══ Passage for review ══
Actually, me too. Especially if there are lots of repetitive, identical
movements and the "adaptation" is just feedback that's sampled on each
movement.
--
Tim Wescott
Wescott Design Services
http://www.wescottdesign.com
I'm looking for work -- see my website!
Reply by Les Cargill●May 15, 20172017-05-15
Tim Wescott wrote:
> On Mon, 15 May 2017 00:22:07 -0400, rickman wrote:
>
>> On 5/14/2017 8:06 PM, Tim Wescott wrote:
>>> On Sat, 13 May 2017 15:47:29 -0400, rickman wrote:
>>>
>>>> On 5/13/2017 12:53 PM, Randy Yates wrote:
>>>>> Tim Wescott <tim@seemywebsite.really> writes:
>>>>>
>>>>>> On Fri, 12 May 2017 11:17:05 -0400, Randy Yates wrote:
>>>>>>
>>>>>>> I know next-to-nothing about this topic, but the
>>>>>>> following question has popped into my mind several
>>>>>>> times.
>>>>>>>
>>>>>>> It seems like folks generally (and perhaps this is
>>>>>>> totally wrong) design PID controllers by basically
>>>>>>> selecting what they think are "good" constants for the
>>>>>>> proportional, integral, and derivative terms. That is,
>>>>>>> they just sorta play with their systems and tweak the
>>>>>>> terms until it seems to work smoothly.
═══
## Task objective
Continue the forum thread about tuning PID controllers from the point where the text stops.
══ Raw data ══
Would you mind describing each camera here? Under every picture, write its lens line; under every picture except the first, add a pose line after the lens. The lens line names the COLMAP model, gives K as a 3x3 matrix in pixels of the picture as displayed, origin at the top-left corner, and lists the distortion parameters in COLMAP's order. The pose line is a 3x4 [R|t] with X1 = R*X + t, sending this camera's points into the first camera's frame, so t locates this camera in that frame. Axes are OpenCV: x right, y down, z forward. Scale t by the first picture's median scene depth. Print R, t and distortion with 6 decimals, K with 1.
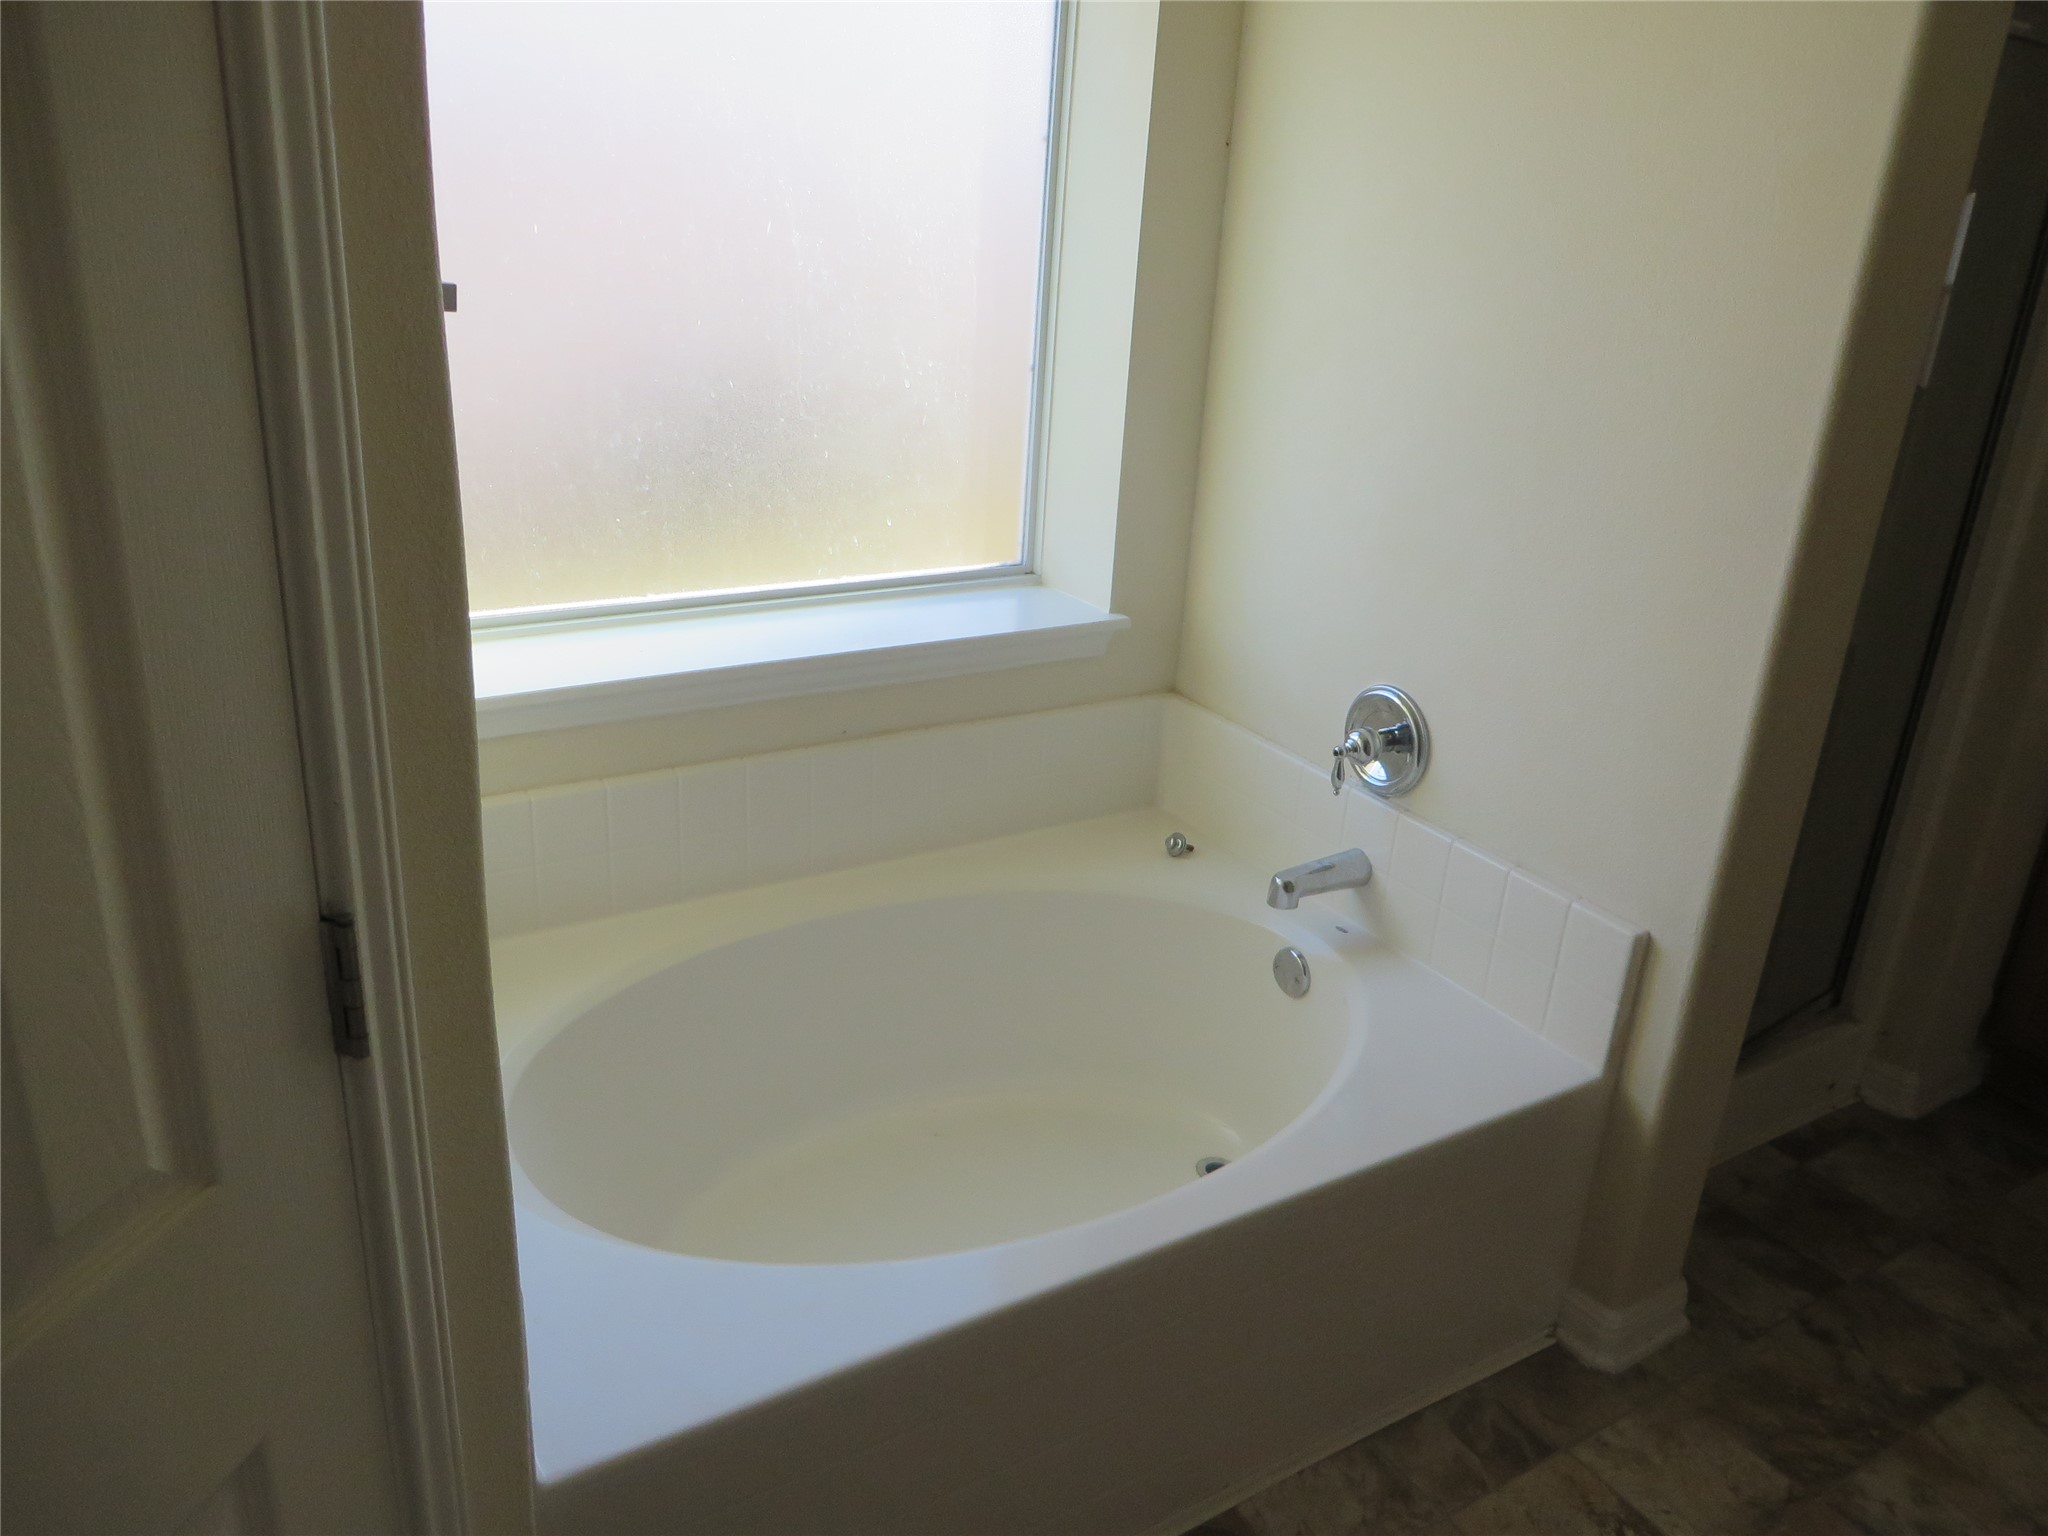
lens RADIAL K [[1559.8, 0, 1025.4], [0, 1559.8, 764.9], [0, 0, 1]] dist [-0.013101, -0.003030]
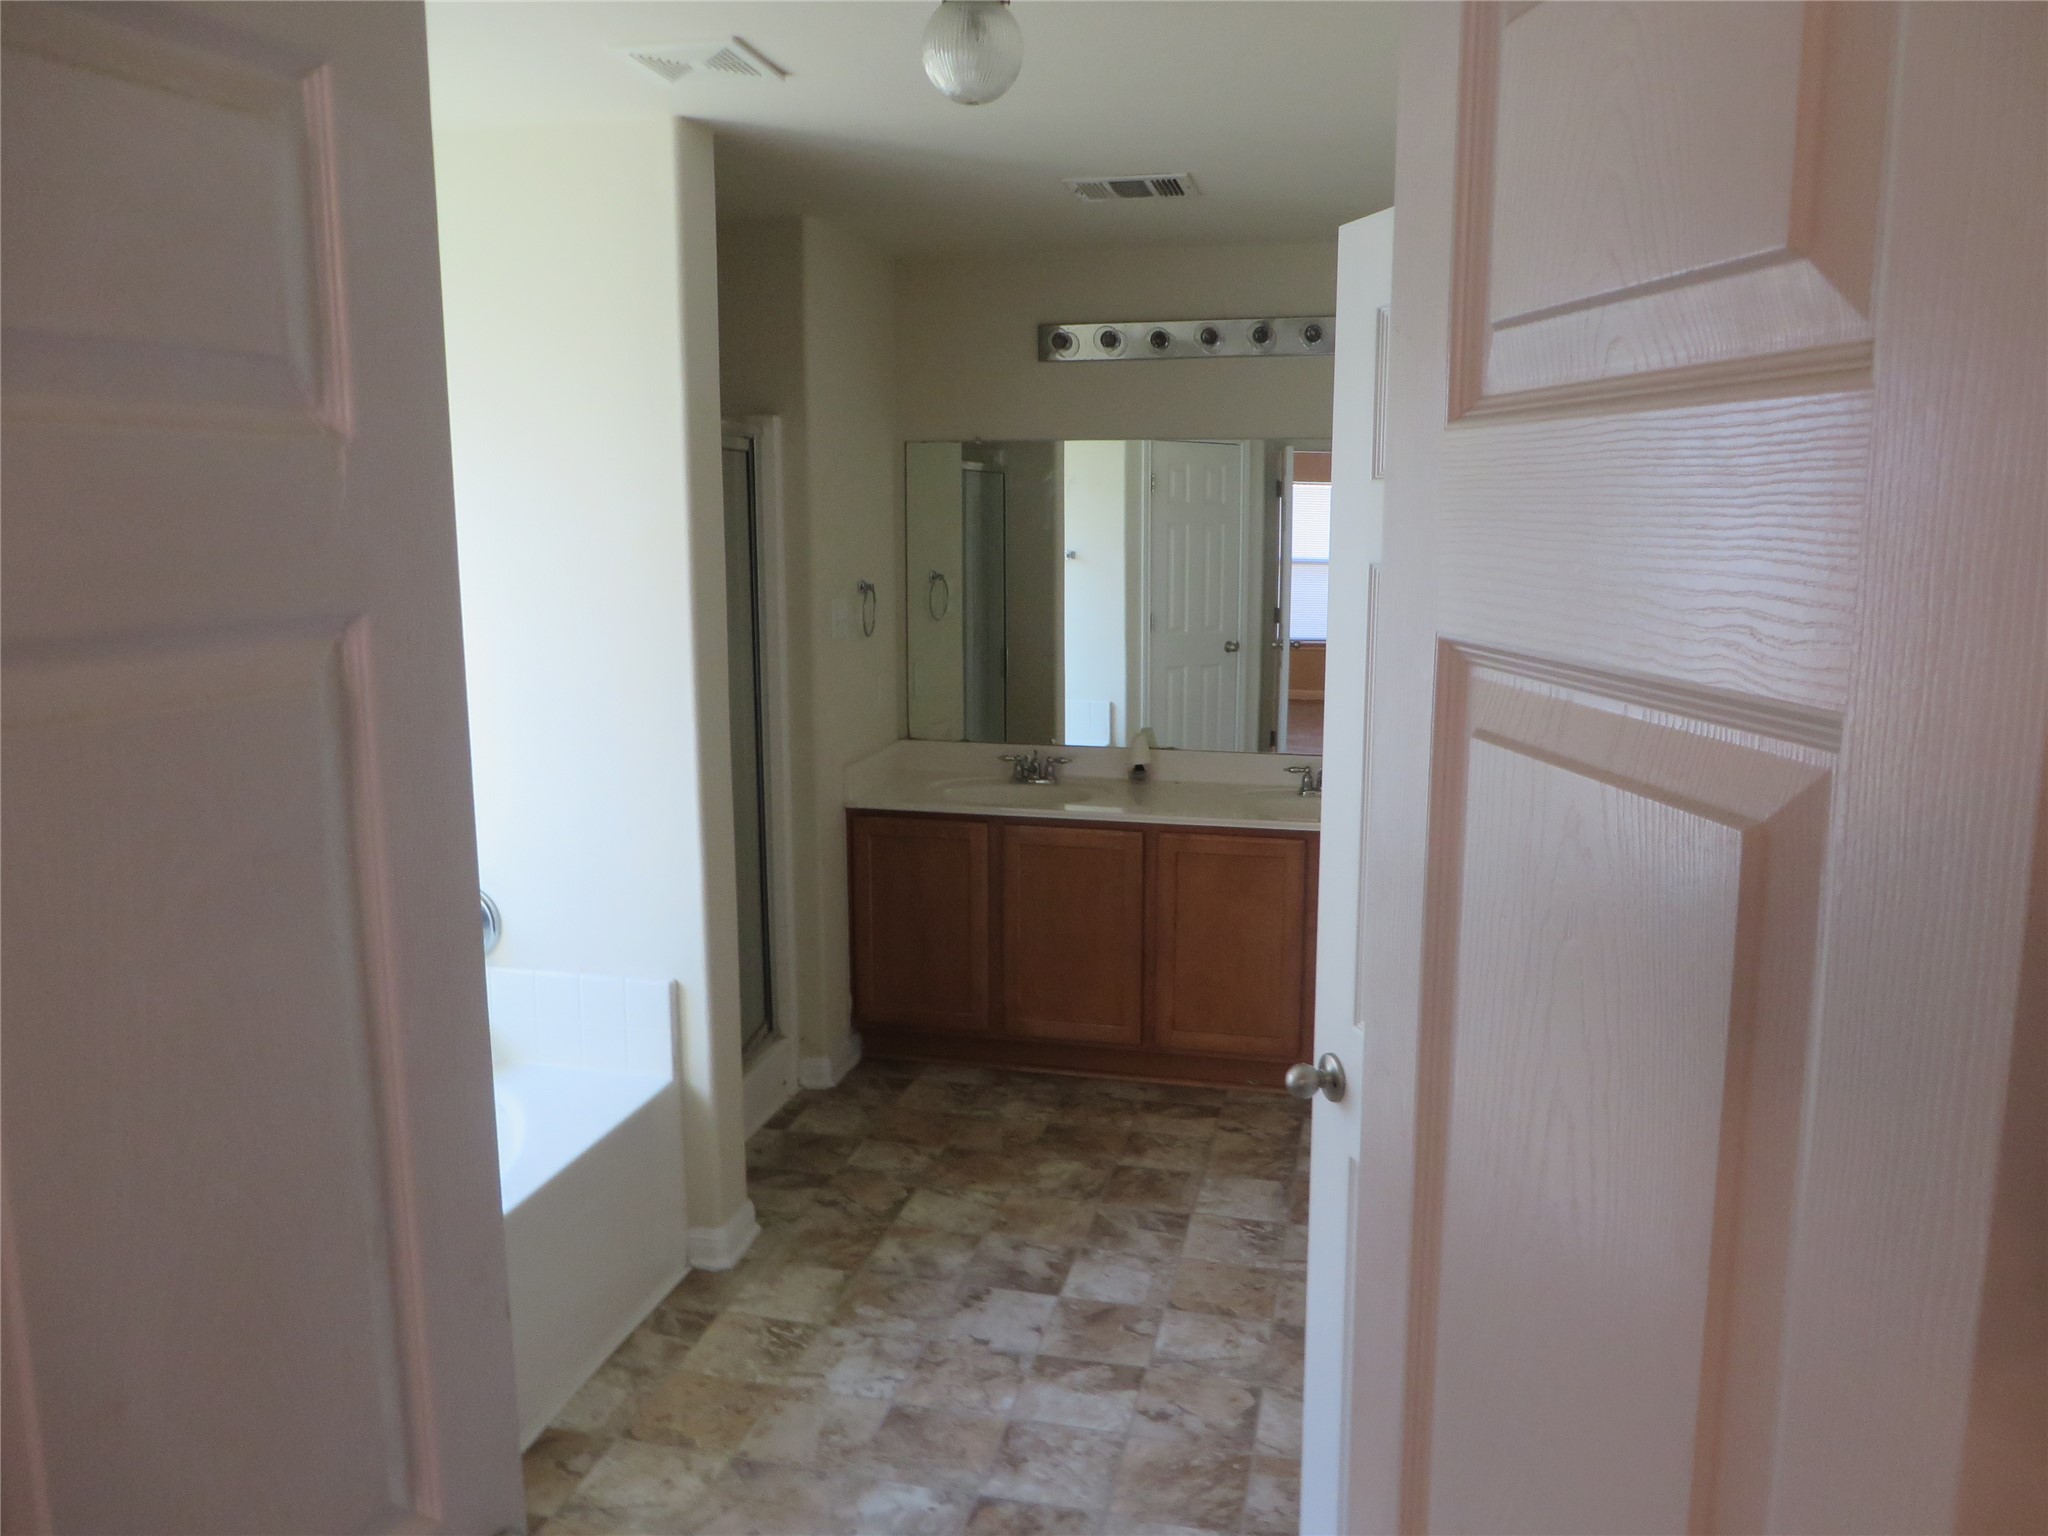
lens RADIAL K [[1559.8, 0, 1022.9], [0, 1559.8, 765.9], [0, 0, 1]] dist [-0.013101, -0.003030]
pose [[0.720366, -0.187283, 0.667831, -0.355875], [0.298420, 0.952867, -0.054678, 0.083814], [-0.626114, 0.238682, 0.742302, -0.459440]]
═══
══ Raw data ══
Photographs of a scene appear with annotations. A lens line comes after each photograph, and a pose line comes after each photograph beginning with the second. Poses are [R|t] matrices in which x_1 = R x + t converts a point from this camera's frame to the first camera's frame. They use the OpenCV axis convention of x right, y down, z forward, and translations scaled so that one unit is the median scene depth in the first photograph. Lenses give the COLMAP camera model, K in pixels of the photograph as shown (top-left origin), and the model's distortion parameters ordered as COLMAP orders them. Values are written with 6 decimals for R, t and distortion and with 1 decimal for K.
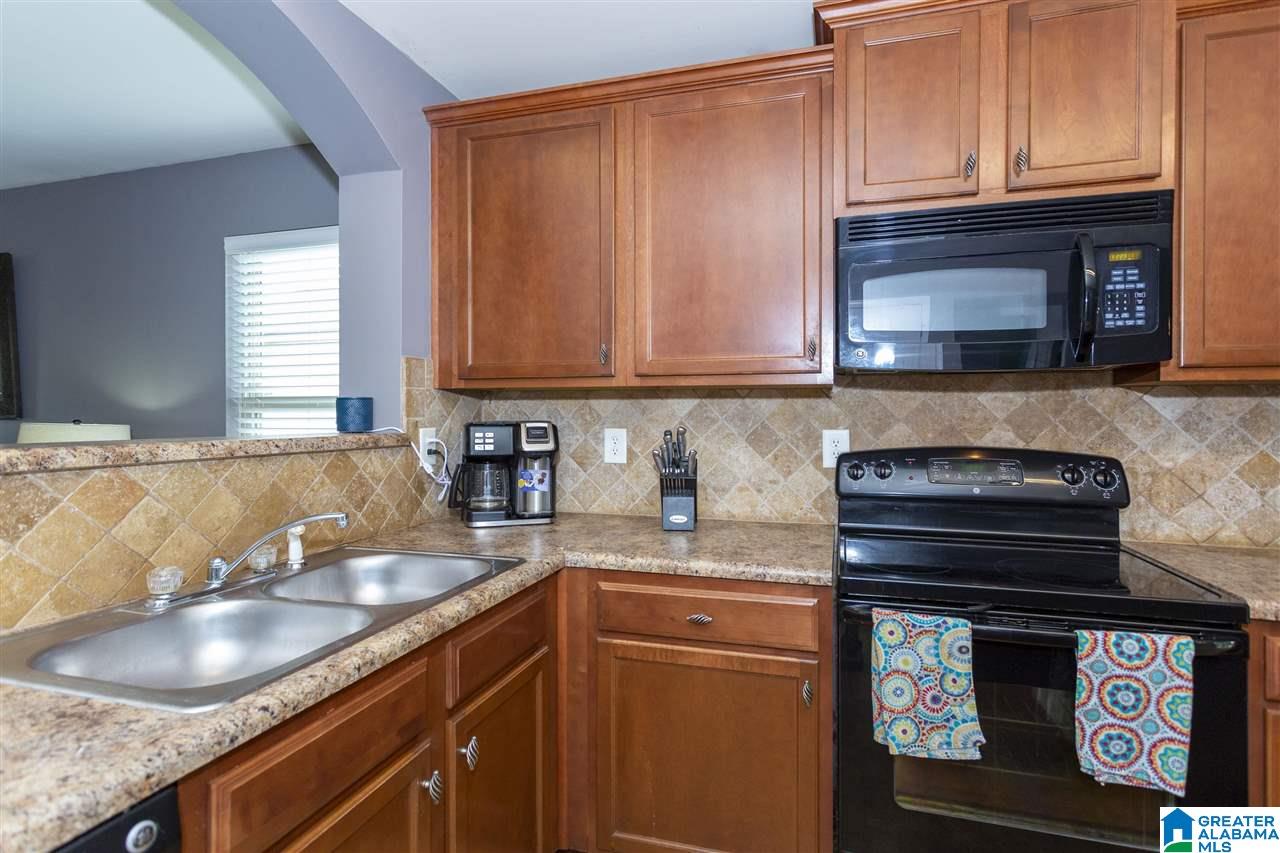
═══
══ Raw data ══
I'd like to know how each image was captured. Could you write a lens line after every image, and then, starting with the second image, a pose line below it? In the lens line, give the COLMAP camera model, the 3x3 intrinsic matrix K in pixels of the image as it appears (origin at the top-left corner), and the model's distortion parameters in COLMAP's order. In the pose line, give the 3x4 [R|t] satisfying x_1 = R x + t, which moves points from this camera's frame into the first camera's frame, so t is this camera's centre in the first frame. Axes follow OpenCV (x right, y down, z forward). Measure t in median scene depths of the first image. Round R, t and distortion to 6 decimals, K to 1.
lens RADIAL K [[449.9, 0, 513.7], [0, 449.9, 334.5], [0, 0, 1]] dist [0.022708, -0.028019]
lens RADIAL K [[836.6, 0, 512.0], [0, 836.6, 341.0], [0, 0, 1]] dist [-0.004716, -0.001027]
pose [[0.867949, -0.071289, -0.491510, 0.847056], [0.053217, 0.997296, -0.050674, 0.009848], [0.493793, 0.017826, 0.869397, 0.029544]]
═══
## Result of this task
>>>>>>>
>>>>>>> However, how do you know that a particular configuration
>>>>>>> is stable?
>>>>>>
>>>>>> If you are tuning informally, then the informal way of
>>>>>> making sure the system is stable is to make sure that it is
>>>>>> neither singing nor dancing. Telling the difference between
>>>>>> an autonomous oscillation and some external signal being
>>>>>> amplified is a matter of experience.
>>>>>>
>>>>>> If you're doing formal loop tuning (which is _not_ a matter
>>>>>> of randomly choosing values, but rather measuring or
>>>>>> deriving a plant model from first principles, and then
>>>>>> doing real live math on the model), then there are a number
>>>>>> of ways which are appropriate to the methods you're using.
>>>>>>
>>>>>> If you're going by swept-sine measurement of the plant
>>>>>> response, then Bode and/or Nyquist charts.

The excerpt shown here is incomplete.